Problem to work on: Faithfully repeat each entry below, minus the pictures.

(Dataset entries)
§ §

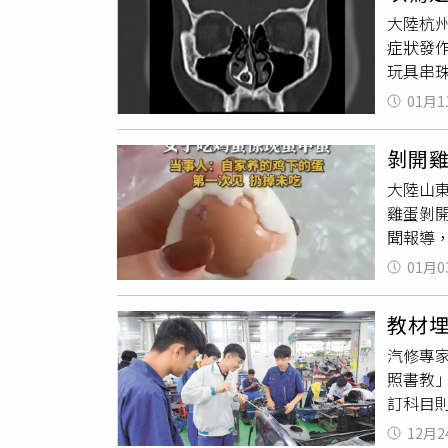
老師感
160萬
影響課
大陸杭
的樣子
學、溪口
理解。
症狀發
教時，
認證，
計算，
玩具串
不知道
社群，
都會扣
大受慢
的是，
際間的
一定上
01月1
鼻內鏡
原班級
前已正式上
健康問
花鼻腔
提供家
因此希
剝開
手術，
收到家
導入身
大陸山
為手鍊
中校長
參考高
雞蛋剝
好奇誤
網）發
在各界
聞報導
至5歲
教育局
推動，
人工方
覺，切
完成學
01月0
學生請
受的解
師同時
校園爭
衡，也
現反向
立良好
病童善款
教材
中包蛋
致長年
曾在質
汽修專
常。阜
長提告
照書教
可安心
因為得
訂科目
不忍母
修領域
長丁淑
12月2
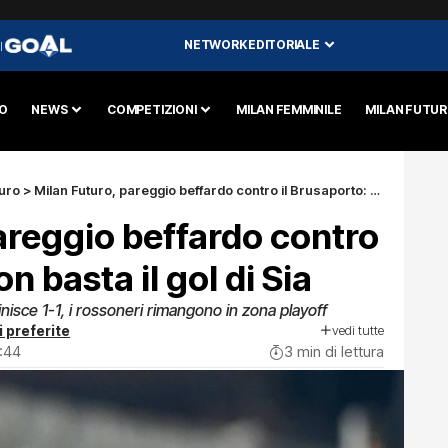
NETWORK EDITORIALE
I
O
NEWS
COMPETIZIONI
MILAN FEMMINILE
MILAN FUTU
turo
>
Milan Futuro, pareggio beffardo contro il Brusaporto: non basta il gol di Sia
areggio beffardo contro
n basta il gol di Sia
finisce 1-1, i rossoneri rimangono in zona playoff
vedi tutte
i preferite
:44
3 min di lettura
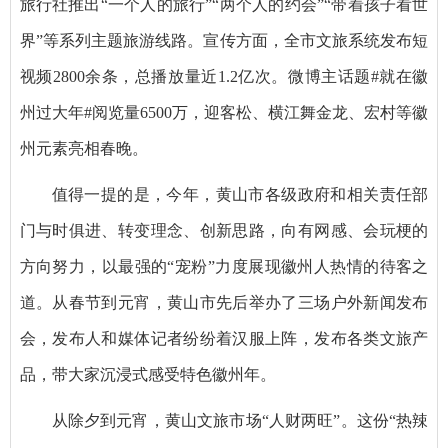
旅行社推出“一个人的旅行”“两个人的约会”“带着孩子看世
界”等系列主题旅游线路。宣传方面，全市文旅系统发布短
视频2800余条，总播放量近1.2亿次。微博主话题#就在徽
州过大年#阅览量6500万，迎客松、横江舞金龙、宏村等徽
州元素亮相春晚。
值得一提的是，今年，黄山市各级政府和相关责任部
门与时俱进、转变理念、创新思路，向有网感、会玩梗的
方向努力，以最强的“宠粉”力度展现徽州人热情的待客之
道。从春节到元宵，黄山市先后举办了三场户外新闻发布
会，发布人和媒体记者纷纷着汉服上阵，发布各类文旅产
品，带大家沉浸式感受特色徽州年。
从除夕到元宵，黄山文旅市场“人财两旺”。这份“热辣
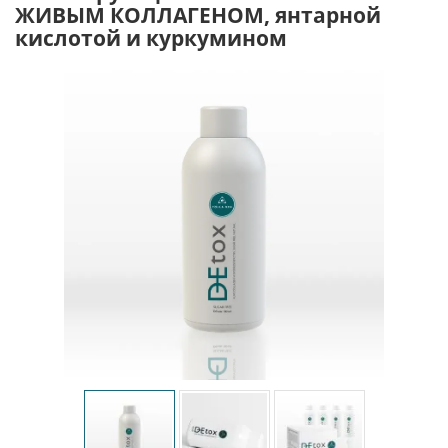
ЖИВЫМ КОЛЛАГЕНОМ, янтарной
кислотой и куркумином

§ §

Reply:
老師感
160萬
影響課
大陸杭
的樣子
學、溪口
理解。
症狀發
教時，
認證，
計算，
玩具串
不知道
社群，
都會扣
大受慢
的是，
際間的
一定上
01月1
鼻內鏡
原班級
前已正式上
健康問
花鼻腔
提供家
因此希
剝開
手術，
收到家
導入身
大陸山
為手鍊
中校長
參考高
雞蛋剝
好奇誤
網）發
在各界
聞報導
至5歲
教育局
推動，
人工方
覺，切
完成學
01月0
學生請
受的解
師同時
校園爭
衡，也
現反向
立良好
病童善款
教材
中包蛋
致長年
曾在質
汽修專
常。阜
長提告
照書教
可安心
因為得
訂科目
不忍母
修領域
長丁淑
12月2
NETWORK EDITORIALE
I
O
NEWS
COMPETIZIONI
MILAN FEMMINILE
MILAN FUTU
turo
>
Milan Futuro, pareggio beffardo contro il Brusaporto: non basta il gol di Sia
areggio beffardo contro
n basta il gol di Sia
finisce 1-1, i rossoneri rimangono in zona playoff
vedi tutte
i preferite
:44
3 min di lettura
旅行社推出“一个人的旅行”“两个人的约会”“带着孩子看世
界”等系列主题旅游线路。宣传方面，全市文旅系统发布短
视频2800余条，总播放量近1.2亿次。微博主话题#就在徽
州过大年#阅览量6500万，迎客松、横江舞金龙、宏村等徽
州元素亮相春晚。
值得一提的是，今年，黄山市各级政府和相关责任部
门与时俱进、转变理念、创新思路，向有网感、会玩梗的
方向努力，以最强的“宠粉”力度展现徽州人热情的待客之
道。从春节到元宵，黄山市先后举办了三场户外新闻发布
会，发布人和媒体记者纷纷着汉服上阵，发布各类文旅产
品，带大家沉浸式感受特色徽州年。
从除夕到元宵，黄山文旅市场“人财两旺”。这份“热辣
ЖИВЫМ КОЛЛАГЕНОМ, янтарной
кислотой и куркумином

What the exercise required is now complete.